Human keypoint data
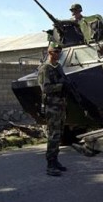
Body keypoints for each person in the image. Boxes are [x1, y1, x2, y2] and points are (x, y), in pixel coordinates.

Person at [38, 42, 67, 176]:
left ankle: (55, 160)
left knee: (59, 134)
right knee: (53, 135)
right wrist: (61, 86)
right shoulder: (45, 68)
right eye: (56, 51)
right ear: (50, 52)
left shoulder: (58, 66)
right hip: (52, 106)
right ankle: (50, 164)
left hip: (61, 105)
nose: (58, 54)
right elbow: (46, 88)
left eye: (59, 51)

### TASK DESCRIPTION
Only the last part of the entries above is needed: please copy the line with "right shoulder: (45, 68)" and each line after it exactly.

### TASK RESPONSE
right shoulder: (45, 68)
right eye: (56, 51)
right ear: (50, 52)
left shoulder: (58, 66)
right hip: (52, 106)
right ankle: (50, 164)
left hip: (61, 105)
nose: (58, 54)
right elbow: (46, 88)
left eye: (59, 51)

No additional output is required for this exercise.